Jack Fraser

Jack Fraser — on the rise in Scottish aquaculture

Jack is one of a long line of Frasers who have made a name for themselves in aquaculture. His father Iain Fraser, has been working in the industry for over 30 years, starting as a farm technician for Marine Harvest and working his way up to site manager. Jack’s uncle Neil Fraser also farmed Salmon, as do several of his cousins. 

However, few of Jack’s relations have achieved quite so much in such a short time. In just six years, Jack has progressed from a ‘weekend feeder’ - feeding fish after school for pocket money - to assistant manager at Marine Harvest’s Kingairloch Sea Farm. Not only that, but in March this year, Jack won the prestigious Aquaculture and Modern Apprenticeship categories at Lantra Scotland’s prestigious Land-based and Aquaculture Learner of the Year Awards.

Jack puts a lot of his early success down to support and guidance from his father: “Without the encouragement of my dad, I wouldn’t be where I am today. He taught me the importance of listening to others and learning from them. In many ways, that’s how I got into fish farming – I used to help my dad at the weekend, stocking and feeding the fish to earn a bit of money. That got me enthused about aquaculture and I haven’t looked back since then. Having so many family members involved in the trade helps too.”

 Winning two Lantra awards also gave a boost to Jack’s confidence, as well as earning him positive comments from his colleagues at Marine Harvest. Jack continues: “It’s been great, I’ve had senior managers congratulating me and lots of people seem to have a good idea who I am. This kind of recognition is not only good for my own confidence, I’m sure it will help me achieve my career goals. They say that winning a Lantra award shows you have ability and you can work hard but I’m grateful I was nominated, as that’s an achievement in itself!”

Jack joined Marine Harvest’s SQV Level 2 Modern Apprenticeship scheme back in 2015. The apprenticeship combines practical work at one of Marine Harvest’s fish farms, with study through Inverness College UHI. This unique blend of theory and practice prepares apprentices for the working environment and has helped Jack to secure an assistant management role at the first time of asking.

Jack said: “The apprenticeship scheme has been great for me as I have learnt so much in a short period. You are out there doing the job, learning from your peers, while the college provides the theory. It works really well and has given me so much confidence. The scheme is geared to what you will be doing in your job, so it is a great way to prepare you for the working environment.”

As an assistant manager at one of Marine Harvest’s fish farms, Jack has his work cut out.

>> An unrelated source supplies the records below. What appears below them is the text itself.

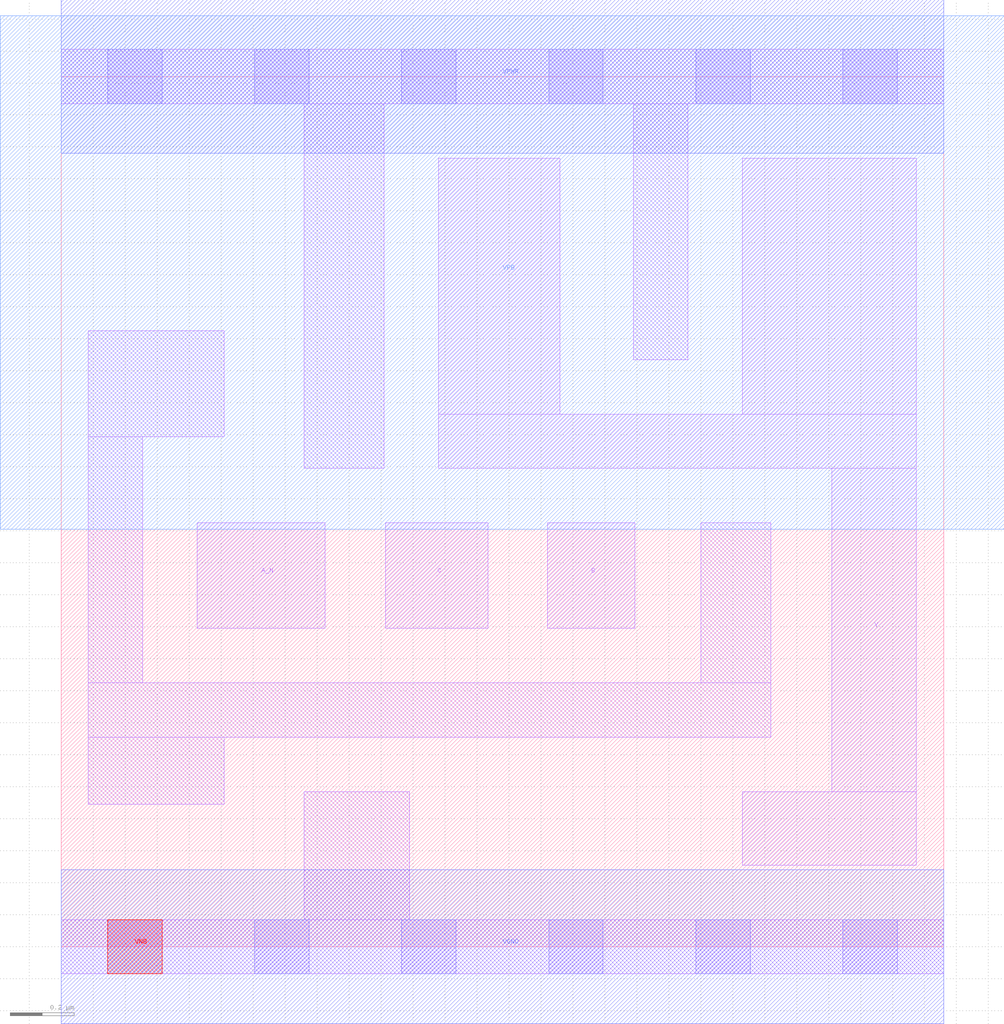
<source format=lef>
# Copyright 2020 The SkyWater PDK Authors
#
# Licensed under the Apache License, Version 2.0 (the "License");
# you may not use this file except in compliance with the License.
# You may obtain a copy of the License at
#
#     https://www.apache.org/licenses/LICENSE-2.0
#
# Unless required by applicable law or agreed to in writing, software
# distributed under the License is distributed on an "AS IS" BASIS,
# WITHOUT WARRANTIES OR CONDITIONS OF ANY KIND, either express or implied.
# See the License for the specific language governing permissions and
# limitations under the License.
#
# SPDX-License-Identifier: Apache-2.0

VERSION 5.7 ;
  NOWIREEXTENSIONATPIN ON ;
  DIVIDERCHAR "/" ;
  BUSBITCHARS "[]" ;
PROPERTYDEFINITIONS
  MACRO maskLayoutSubType STRING ;
  MACRO prCellType STRING ;
  MACRO originalViewName STRING ;
END PROPERTYDEFINITIONS
MACRO sky130_fd_sc_hdll__nand3b_1
  CLASS CORE ;
  FOREIGN sky130_fd_sc_hdll__nand3b_1 ;
  ORIGIN  0.000000  0.000000 ;
  SIZE  2.760000 BY  2.720000 ;
  SYMMETRY X Y R90 ;
  SITE unithd ;
  PIN A_N
    ANTENNAGATEAREA  0.138600 ;
    DIRECTION INPUT ;
    USE SIGNAL ;
    PORT
      LAYER li1 ;
        RECT 0.425000 0.995000 0.825000 1.325000 ;
    END
  END A_N
  PIN B
    ANTENNAGATEAREA  0.277500 ;
    DIRECTION INPUT ;
    USE SIGNAL ;
    PORT
      LAYER li1 ;
        RECT 1.520000 0.995000 1.795000 1.325000 ;
    END
  END B
  PIN C
    ANTENNAGATEAREA  0.277500 ;
    DIRECTION INPUT ;
    USE SIGNAL ;
    PORT
      LAYER li1 ;
        RECT 1.015000 0.995000 1.335000 1.325000 ;
    END
  END C
  PIN VGND
    ANTENNADIFFAREA  0.233000 ;
    DIRECTION INOUT ;
    USE SIGNAL ;
    PORT
      LAYER met1 ;
        RECT 0.000000 -0.240000 2.760000 0.240000 ;
    END
  END VGND
  PIN VNB
    PORT
      LAYER pwell ;
        RECT 0.145000 -0.085000 0.315000 0.085000 ;
    END
  END VNB
  PIN VPB
    PORT
      LAYER nwell ;
        RECT -0.190000 1.305000 2.950000 2.910000 ;
    END
  END VPB
  PIN VPWR
    ANTENNADIFFAREA  0.605700 ;
    DIRECTION INOUT ;
    USE SIGNAL ;
    PORT
      LAYER met1 ;
        RECT 0.000000 2.480000 2.760000 2.960000 ;
    END
  END VPWR
  PIN Y
    ANTENNADIFFAREA  0.775250 ;
    DIRECTION OUTPUT ;
    USE SIGNAL ;
    PORT
      LAYER li1 ;
        RECT 1.180000 1.495000 2.675000 1.665000 ;
        RECT 1.180000 1.665000 1.560000 2.465000 ;
        RECT 2.130000 0.255000 2.675000 0.485000 ;
        RECT 2.130000 1.665000 2.675000 2.465000 ;
        RECT 2.410000 0.485000 2.675000 1.495000 ;
    END
  END Y
  OBS
    LAYER li1 ;
      RECT 0.000000 -0.085000 2.760000 0.085000 ;
      RECT 0.000000  2.635000 2.760000 2.805000 ;
      RECT 0.085000  0.445000 0.510000 0.655000 ;
      RECT 0.085000  0.655000 2.220000 0.825000 ;
      RECT 0.085000  0.825000 0.255000 1.595000 ;
      RECT 0.085000  1.595000 0.510000 1.925000 ;
      RECT 0.760000  0.085000 1.090000 0.485000 ;
      RECT 0.760000  1.495000 1.010000 2.635000 ;
      RECT 1.790000  1.835000 1.960000 2.635000 ;
      RECT 2.000000  0.825000 2.220000 1.325000 ;
    LAYER mcon ;
      RECT 0.145000 -0.085000 0.315000 0.085000 ;
      RECT 0.145000  2.635000 0.315000 2.805000 ;
      RECT 0.605000 -0.085000 0.775000 0.085000 ;
      RECT 0.605000  2.635000 0.775000 2.805000 ;
      RECT 1.065000 -0.085000 1.235000 0.085000 ;
      RECT 1.065000  2.635000 1.235000 2.805000 ;
      RECT 1.525000 -0.085000 1.695000 0.085000 ;
      RECT 1.525000  2.635000 1.695000 2.805000 ;
      RECT 1.985000 -0.085000 2.155000 0.085000 ;
      RECT 1.985000  2.635000 2.155000 2.805000 ;
      RECT 2.445000 -0.085000 2.615000 0.085000 ;
      RECT 2.445000  2.635000 2.615000 2.805000 ;
  END
  PROPERTY maskLayoutSubType "abstract" ;
  PROPERTY prCellType "standard" ;
  PROPERTY originalViewName "layout" ;
END sky130_fd_sc_hdll__nand3b_1
END LIBRARY

</source>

Along with the site manager, he has the skilled task of feeding the fish, getting a 150g young Salmon to its harvest weight of 5-6 kg, with minimal wastage and within a specific time. Jack is responsible for overseeing the feeding programme, delegating tasks to others, writing up feed reports and managing administration.

These days the feeding process has become highly specialised and technical. Most fish farms use high definition underwater cameras at different depths to give the site manager a 360 degree view. By measuring the quantity of food consumed by the fish, they prevent under or over feeding. The cameras also ensure food is distributed to the right places by showing where it is settling and where the fish are eating. Another challenge, according to Jack, is controlling disease and parasites.

“We aim to reduce the environmental footprint of our sites, so we use lump fish and wrasse in our pens as a very effective and environmentally friendly way of controlling parasites. We also treat salmon with thermolicers as well as using desalination methods”

 So what does the future hold for one of aquaculture’s rising stars?

“My ten-year plan is to progress as far as I can within the company. I’d like to eventually become an area manager, where I will be responsible for several fish farms across the west coast of Scotland. In the short term, I need to complete my SVQ Level 3 and progress through the assistant manager levels, as well as complete various skills courses.”

Jack has also taken on an ambassadorial role, visiting local schools on behalf of Marine Harvest and teaching young people about career opportunities in fish farming. Some are put off careers in aquaculture by the idea that it’s not a very nice environment to work in, but through people like Jack, these perceptions are changing.

“I recently went to Lochaber High School to talk to the pupils about careers in fish farming and answer questions. Many of the comments are the same. People think it’s only about handling fish all day, but don’t realise the sheer number of different roles on offer, from administration to technical and management. Getting your hands dirty can certainly be one part of the job, but there is so much more. It’s an incredibly satisfying and challenging role and this is what I want to get across to young people who are considering their options.”